BRANO DI LETTURA>
━━━━

Indice su salute e sanità, Rovigo tra le ultime d’Italia

Il Sole 24 Ore ha pubblicato l’indice della salute, una classifica delle province più “sane” d’Italia che tiene conto di 12 indicatori tra cui l’incidenza delle malattie sul territorio, la possibilità di curarle attraverso i farmaci, l’accesso alle cure e la disponibilità di personale specializzato. Rovigo si posiziona terzultima tra le 107 province collezionando una serie di record negativi: è la più penalizzata per la scarsa disponibilità di medici di famiglia rispetto alla popolazione residente e penultima per l’incidenza di pediatri in rapporto agli under 14.

I consiglieri regionali Patrizia Bartelle (Italia in Comune) e Piero Ruzzante (Liberi e Uguali) hanno commentato: «le rassicurazioni del direttore generale della Ulss 5 Polesana sul fatto che il territorio sarebbe coperto sul fronte assistenziale non sembrano reggere. Siamo stupiti anche dell’intervento del presidente dell’Ordine dei medici del Veneto il quale ha riferito al Resto del Carlino che “i dati […] non fotografano la reale situazione del Polesine dove, ad esempio, un medico di base può assistere fino a 1500 pazienti e non solo 1000 come indicato”. Infatti, stando ai dati riportati dall’indagine del Sole 24 ore attualmente in polesine c’è un medico ogni 2000 abitanti (0,52 medici di base per 1000 abitanti) ossia 500 in più del massimo indicato dal presidente».

━━━━

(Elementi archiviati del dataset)
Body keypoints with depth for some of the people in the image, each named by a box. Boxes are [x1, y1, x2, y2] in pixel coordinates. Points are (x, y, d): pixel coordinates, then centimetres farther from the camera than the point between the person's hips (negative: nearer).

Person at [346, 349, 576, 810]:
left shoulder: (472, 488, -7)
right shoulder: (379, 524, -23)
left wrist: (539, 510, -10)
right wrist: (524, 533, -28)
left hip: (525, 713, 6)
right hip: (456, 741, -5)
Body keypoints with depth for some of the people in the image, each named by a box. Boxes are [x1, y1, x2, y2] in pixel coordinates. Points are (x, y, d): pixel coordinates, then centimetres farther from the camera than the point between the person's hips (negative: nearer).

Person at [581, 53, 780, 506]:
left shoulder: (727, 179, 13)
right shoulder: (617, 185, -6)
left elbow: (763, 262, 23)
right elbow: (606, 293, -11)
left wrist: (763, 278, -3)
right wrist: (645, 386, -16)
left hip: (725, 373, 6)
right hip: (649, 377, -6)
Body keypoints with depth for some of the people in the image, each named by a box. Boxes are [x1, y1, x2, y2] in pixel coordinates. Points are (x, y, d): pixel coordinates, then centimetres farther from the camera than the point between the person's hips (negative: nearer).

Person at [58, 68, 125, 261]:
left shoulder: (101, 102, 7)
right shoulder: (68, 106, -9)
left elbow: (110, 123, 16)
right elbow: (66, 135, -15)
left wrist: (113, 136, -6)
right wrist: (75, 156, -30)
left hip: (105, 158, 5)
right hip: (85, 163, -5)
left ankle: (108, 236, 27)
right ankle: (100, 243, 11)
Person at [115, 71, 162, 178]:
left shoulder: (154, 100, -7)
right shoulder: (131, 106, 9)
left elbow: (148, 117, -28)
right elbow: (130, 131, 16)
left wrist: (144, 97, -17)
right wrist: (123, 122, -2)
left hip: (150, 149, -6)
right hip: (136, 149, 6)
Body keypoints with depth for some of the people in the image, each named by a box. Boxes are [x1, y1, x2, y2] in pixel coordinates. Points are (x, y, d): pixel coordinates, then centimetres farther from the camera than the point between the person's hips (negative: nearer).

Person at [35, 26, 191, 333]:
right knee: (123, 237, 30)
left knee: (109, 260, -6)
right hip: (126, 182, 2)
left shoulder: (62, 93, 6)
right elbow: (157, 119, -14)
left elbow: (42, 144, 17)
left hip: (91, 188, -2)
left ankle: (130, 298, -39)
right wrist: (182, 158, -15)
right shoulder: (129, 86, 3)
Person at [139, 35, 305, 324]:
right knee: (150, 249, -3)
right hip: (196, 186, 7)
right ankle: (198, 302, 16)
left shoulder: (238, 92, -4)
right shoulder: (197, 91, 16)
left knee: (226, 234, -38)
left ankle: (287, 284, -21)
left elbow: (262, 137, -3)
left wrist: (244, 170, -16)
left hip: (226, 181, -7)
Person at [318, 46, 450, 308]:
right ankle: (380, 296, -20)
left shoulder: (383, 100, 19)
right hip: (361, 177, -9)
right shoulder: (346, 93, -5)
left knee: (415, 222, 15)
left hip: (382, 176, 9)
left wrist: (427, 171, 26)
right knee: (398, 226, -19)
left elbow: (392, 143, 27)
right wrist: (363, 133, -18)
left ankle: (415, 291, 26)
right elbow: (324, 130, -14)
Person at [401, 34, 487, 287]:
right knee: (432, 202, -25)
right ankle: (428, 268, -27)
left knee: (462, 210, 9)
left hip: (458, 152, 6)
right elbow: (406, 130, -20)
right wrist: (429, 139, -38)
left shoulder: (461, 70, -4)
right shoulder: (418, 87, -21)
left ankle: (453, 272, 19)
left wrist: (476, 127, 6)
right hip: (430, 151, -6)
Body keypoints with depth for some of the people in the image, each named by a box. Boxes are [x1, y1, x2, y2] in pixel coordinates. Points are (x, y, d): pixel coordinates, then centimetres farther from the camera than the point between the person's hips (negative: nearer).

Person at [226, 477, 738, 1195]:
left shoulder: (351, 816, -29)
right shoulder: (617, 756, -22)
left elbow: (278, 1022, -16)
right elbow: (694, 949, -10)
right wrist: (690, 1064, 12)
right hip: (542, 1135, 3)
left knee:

━━━━

ATTIVITÀ DA SVOLGERE>
**A.** Nel brano sull'indice della salute, riscrivi il passo che parte da "Indice su salute" e arriva a "agli under 14.", sostituendo "province" con "territori".
**B.** Prosegui il brano sull'indice della salute delle province italiane, scrivendo il seguito dopo l'ultima frase.
Per svolgere questo esercizio i dati non servono.

SOLUZIONI PROPOSTE>
**A.**
Indice su salute e sanità, Rovigo tra le ultime d’Italia

Il Sole 24 Ore ha pubblicato l’indice della salute, una classifica delle territori più “sane” d’Italia che tiene conto di 12 indicatori tra cui l’incidenza delle malattie sul territorio, la possibilità di curarle attraverso i farmaci, l’accesso alle cure e la disponibilità di personale specializzato. Rovigo si posiziona terzultima tra le 107 territori collezionando una serie di record negativi: è la più penalizzata per la scarsa disponibilità di medici di famiglia rispetto alla popolazione residente e penultima per l’incidenza di pediatri in rapporto agli under 14.

**B.**
«La striscia di record negativi della sanità veneta, ed in particolare di quella polesana, non si arresta – concludono i consiglieri -. Eppure, nonostante le più e più interrogazioni regionali depositate sull’argomento, la Regione non sembra intenzionata a mettere in atto azioni concrete come, ad esempio, un cambio dei vertici amministrativi». (a.mat.)